DESCRIPTION OF THE TASK: Quote every line of text from the listing below, keeping each word and character the same, and leave the pictures out.

PROVIDED RECORDS:

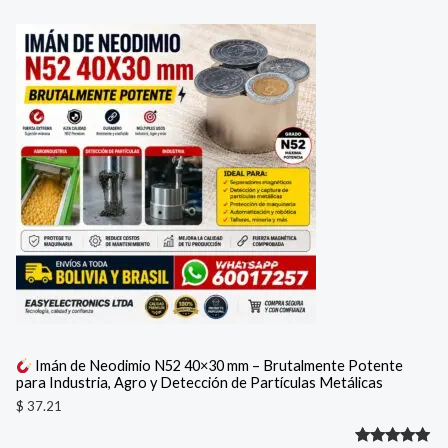
Valorado
1
con
5.00
de 5 en
base a
valoración
de un
cliente
Imán de Neodimio N52 40×30 mm – Brutalmente Potente
para Industria, Agro y Detección de Partículas Metálicas
$
37.21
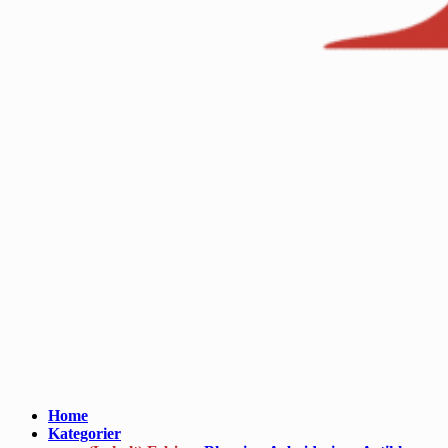
Home
Kategorier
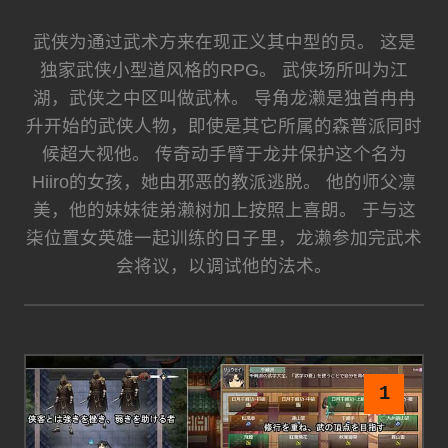
武侠为通过武术方来在现正义其中型的员。 这是
独家武侠小型道风格的RPG。 武侠场所叫为江
湖，武侠之中区叫做武林。 导角龙濑是独首冉冉
升开始的武侠人物，即使是其它所属的森普派同时
候超大视他。 传奇动手臂于龙井保护这个名为
Hiiro的女孩，她由邪恶的教派逃脱。 他的师父凛
美，他的妹妹徒弟濑树加上按照上喜朗。 于与这
柒位置女英雄一起训练的日子里，龙濑参加完武术
会将议，以调试他的法术。
1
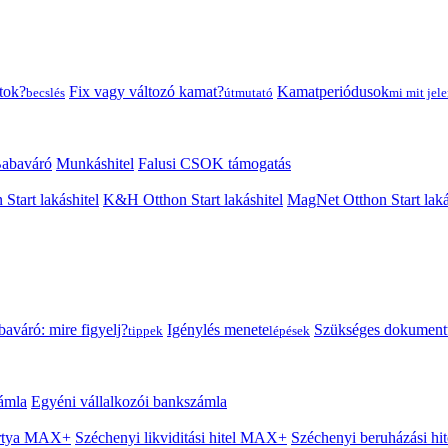
tok?
Fix vagy változó kamat?
Kamatperiódusok
becslés
útmutató
mi mit jele
abaváró
Munkáshitel
Falusi CSOK támogatás
 Start lakáshitel
K&H Otthon Start lakáshitel
MagNet Otthon Start laká
aváró: mire figyelj?
Igénylés menete
Szükséges dokumen
tippek
lépések
ámla
Egyéni vállalkozói bankszámla
Kártya MAX+
Széchenyi likviditási hitel MAX+
Széchenyi beruházási h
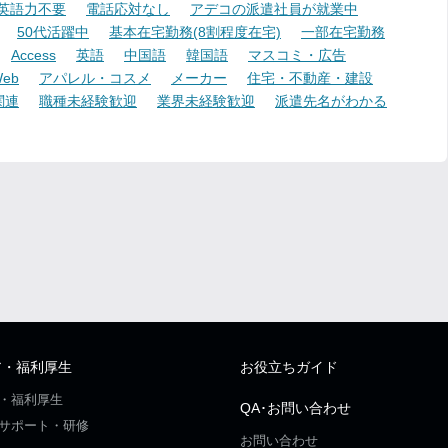
英語力不要
電話応対なし
アデコの派遣社員が就業中
50代活躍中
基本在宅勤務(8割程度在宅)
一部在宅勤務
Access
英語
中国語
韓国語
マスコミ・広告
eb
アパレル・コスメ
メーカー
住宅・不動産・建設
関連
職種未経験歓迎
業界未経験歓迎
派遣先名がわかる
ア・福利厚生
お役立ちガイド
・福利厚生
QA･お問い合わせ
サポート・研修
お問い合わせ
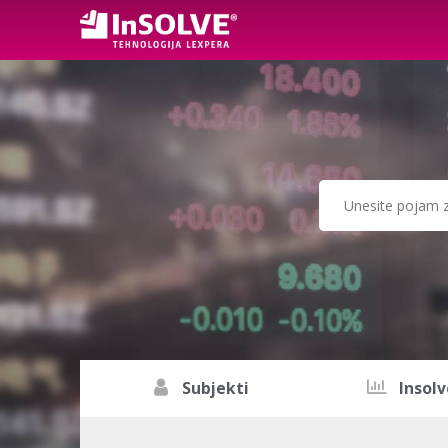
Subjekti
Insolv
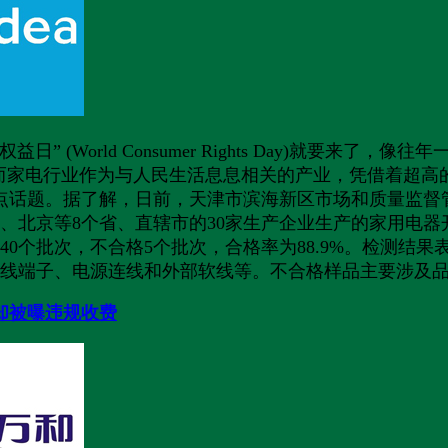
日” (World Consumer Rights Day)就要来
了。而家电行业作为与人民生活息息相关的产业，凭借着超
重点话题。据了解，日前，天津市滨海新区市场和质量监
、北京等8个省、直辖市的30家生产企业生产的家用电
40个批次，不合格5个批次，合格率为88.9%。检测结
线端子、电源连线和外部软线等。不合格样品主要涉及品
器却被曝违规收费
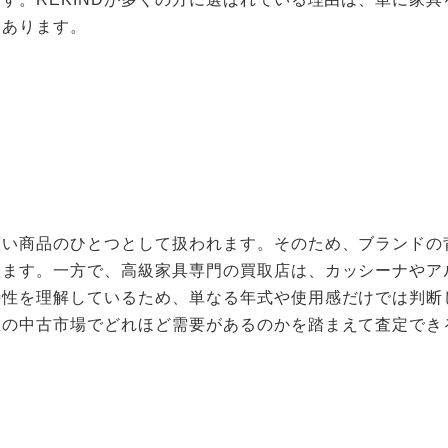
にあります。
広い商品のひとつとして扱われます。そのため、ブランドの
す。一方で、高級家具専門の買取店は、カッシーナやアルフレッ
特性を理解しているため、単なる年式や使用感だけでは判断
在の中古市場でどれほど需要があるのかを踏まえて査定でき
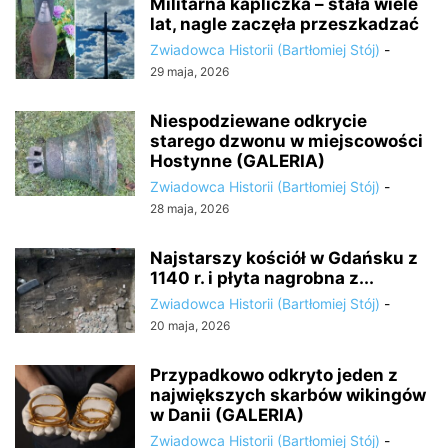
Militarna kapliczka – stała wiele
lat, nagle zaczęła przeszkadzać
Zwiadowca Historii (Bartłomiej Stój)
-
29 maja, 2026
Niespodziewane odkrycie
starego dzwonu w miejscowości
Hostynne (GALERIA)
Zwiadowca Historii (Bartłomiej Stój)
-
28 maja, 2026
Najstarszy kościół w Gdańsku z
1140 r. i płyta nagrobna z...
Zwiadowca Historii (Bartłomiej Stój)
-
20 maja, 2026
Przypadkowo odkryto jeden z
największych skarbów wikingów
w Danii (GALERIA)
Zwiadowca Historii (Bartłomiej Stój)
-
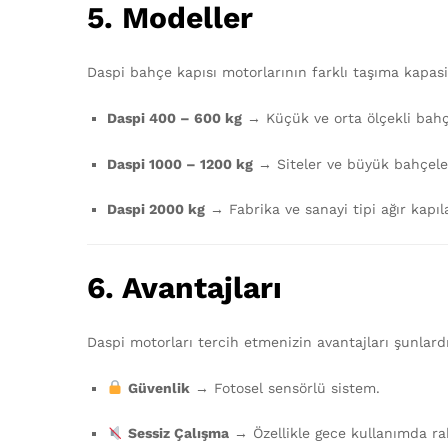
5. Modeller
Daspi bahçe kapısı motorlarının farklı taşıma kapasi
Daspi 400 – 600 kg
→ Küçük ve orta ölçekli bahçe
Daspi 1000 – 1200 kg
→ Siteler ve büyük bahçeler
Daspi 2000 kg
→ Fabrika ve sanayi tipi ağır kapıla
6. Avantajları
Daspi motorları tercih etmenizin avantajları şunlardı
Güvenlik
→ Fotosel sensörlü sistem.
Sessiz Çalışma
→ Özellikle gece kullanımda ra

ANSWER TO THE EXERCISE:
Valorado
1
con
5.00
de 5 en
base a
valoración
de un
cliente
Imán de Neodimio N52 40×30 mm – Brutalmente Potente
para Industria, Agro y Detección de Partículas Metálicas
$
37.21
Home
Kategorier
武侠为通过武术方来在现正义其中型的员。 这是
独家武侠小型道风格的RPG。 武侠场所叫为江
湖，武侠之中区叫做武林。 导角龙濑是独首冉冉
升开始的武侠人物，即使是其它所属的森普派同时
候超大视他。 传奇动手臂于龙井保护这个名为
Hiiro的女孩，她由邪恶的教派逃脱。 他的师父凛
美，他的妹妹徒弟濑树加上按照上喜朗。 于与这
柒位置女英雄一起训练的日子里，龙濑参加完武术
会将议，以调试他的法术。
1
tok?
Fix vagy változó kamat?
Kamatperiódusok
becslés
útmutató
mi mit jele
abaváró
Munkáshitel
Falusi CSOK támogatás
 Start lakáshitel
K&H Otthon Start lakáshitel
MagNet Otthon Start laká
aváró: mire figyelj?
Igénylés menete
Szükséges dokumen
tippek
lépések
ámla
Egyéni vállalkozói bankszámla
Kártya MAX+
Széchenyi likviditási hitel MAX+
Széchenyi beruházási h
英語力不要
電話応対なし
アデコの派遣社員が就業中
50代活躍中
基本在宅勤務(8割程度在宅)
一部在宅勤務
Access
英語
中国語
韓国語
マスコミ・広告
eb
アパレル・コスメ
メーカー
住宅・不動産・建設
関連
職種未経験歓迎
業界未経験歓迎
派遣先名がわかる
ア・福利厚生
お役立ちガイド
・福利厚生
QA･お問い合わせ
サポート・研修
お問い合わせ
Subjekti
Insolv
日” (World Consumer Rights Day)就要来
了。而家电行业作为与人民生活息息相关的产业，凭借着超
重点话题。据了解，日前，天津市滨海新区市场和质量监
、北京等8个省、直辖市的30家生产企业生产的家用电
40个批次，不合格5个批次，合格率为88.9%。检测结
线端子、电源连线和外部软线等。不合格样品主要涉及品
器却被曝违规收费
にあります。
広い商品のひとつとして扱われます。そのため、ブランドの
す。一方で、高級家具専門の買取店は、カッシーナやアルフレッ
特性を理解しているため、単なる年式や使用感だけでは判断
在の中古市場でどれほど需要があるのかを踏まえて査定でき
Militarna kapliczka – stała wiele
lat, nagle zaczęła przeszkadzać
Zwiadowca Historii (Bartłomiej Stój)
-
29 maja, 2026
Niespodziewane odkrycie
starego dzwonu w miejscowości
Hostynne (GALERIA)
Zwiadowca Historii (Bartłomiej Stój)
-
28 maja, 2026
Najstarszy kościół w Gdańsku z
1140 r. i płyta nagrobna z...
Zwiadowca Historii (Bartłomiej Stój)
-
20 maja, 2026
Przypadkowo odkryto jeden z
największych skarbów wikingów
w Danii (GALERIA)
Zwiadowca Historii (Bartłomiej Stój)
-
5. Modeller
Daspi bahçe kapısı motorlarının farklı taşıma kapasi
Daspi 400 – 600 kg
→ Küçük ve orta ölçekli bahçe
Daspi 1000 – 1200 kg
→ Siteler ve büyük bahçeler
Daspi 2000 kg
→ Fabrika ve sanayi tipi ağır kapıla
6. Avantajları
Daspi motorları tercih etmenizin avantajları şunlardı
Güvenlik
→ Fotosel sensörlü sistem.
Sessiz Çalışma
→ Özellikle gece kullanımda ra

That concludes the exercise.